I know it -- just as sure as I know anything, I know it.

And this is somehow supposed to spur my sorry 26-year-old ass to my local dealer so that I can breathlessly demand he swap my 1983 Oldsmobile for a brand new Nissan?

Dear sweet Keith Moon, save me.

Carmakers, being the essentially unlovable types they are, pull out all the stops by throwing in every advertising cliché this side of Michael Jordan. Perhaps the most egregious of these has been getting dead people to endorse your product. Mercedes-Benz -- Official Automobile of the Master Race -- was a trailblazer in this shameless commerce some time ago when it used Janis Joplin's "Mercedes Benz" to hawk its cars. Now it has a campaign in which, through computer wizardry, animated artists from Dali to Picasso come to life and take the wheels of said cars and whiz them around to "The Blue Danube."

The intent, of course, is to get you to equate the Mercedes motorcar with great works of art. Good thing, for it doesn't at all make you think of Mercedes as the motorcar of pretentious, shameless assholes who lack imagination and originality and strip-mine cultural treasures in the name of the almighty sawbuck. What's next, using Carl Sandburg's delicate little poem "Fog" to boast about halogen headlamps?

Not to be outdone, Chevrolet -- Official Car of the Great Unwashed -- revived its "See the U.S.A." campaign against a backdrop of famous photographs of pop icons and events with Chevys magically added, thanks to our little friend, the Digit. All the cliches of the past 100 years are there: sailor boy laying one on a girl on V-E day in Times Square (with a Chevy added in the background); a brooding James Dean on a rainy street walking by a Corvette that has been conveniently placed nearby; the space shuttle lifts off with a Corvette parked right near the big liftoff clock.

Which raises a question: where was NASA's vaunted security force when that happened?

Since it seems car advertising draws out the very best in our brilliant advertising geniuses, here's a modest proposal. You want to associate your automobiles with celebrities and famous events? Fine and dandy, Skipper. You want to rip off popular music to do it? That's just grand, Bucky.

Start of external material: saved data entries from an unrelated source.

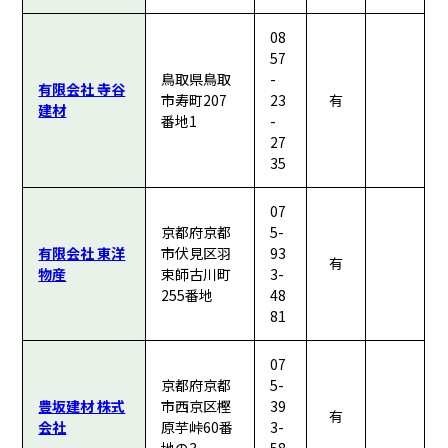
08
57
鳥取県鳥取
-
有限会社 寺谷
市寿町207
23
有
建材
番地1
-
27
35
07
京都府京都
5-
有限会社 東洋
市伏見区羽
93
有
物産
束師古川町
3-
255番地
48
81
07
京都府京都
5-
豊坂建材 株式
市西京区樫
39
有
会社
原芋峠60番
3-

Why not add to Chevy's existing commercial a photo of Ernie Kovacs' lifeless body sprawled alongside his smashed Corvair station wagon? How about a Chrysler knock-off with Jayne Mansfield's severed head rolling alongside her capsized Imperial, set to the strains of "Last Kiss"?

Jeep wants in on it too? Fine. Put a Jeep in the background of Eddie Adams' Pulitzer-winning photo of General Loan blowing the brains out of a suspected VC spy in Saigon. Mercedes wants so badly to connect itself to history? Great! Let's see films of Adolf Hitler in a Mercedes against a backdrop of "Ride of the Valkyries."

And Lincoln could have the ultimate celebrity tie-in, thanks to an amateur photographer named Abraham Zapruder. Just imagine the structural integrity of a presidential skull being compromised to the tune of "Dead Man's Curve." Practically writes itself, don't it?

So maybe our brilliant intellectual giants at the car companies and the ad agencies can toy with those ideas. But for my part, if it takes misappropriated music and images to sell automobiles in this day and age, that ancient Oldsmobile in my driveway -- cracked windshield, disintegrating paint and all -- looks mighty sweet. And I didn't need hackneyed rock tunes or doctored photos to help me decide as much, either.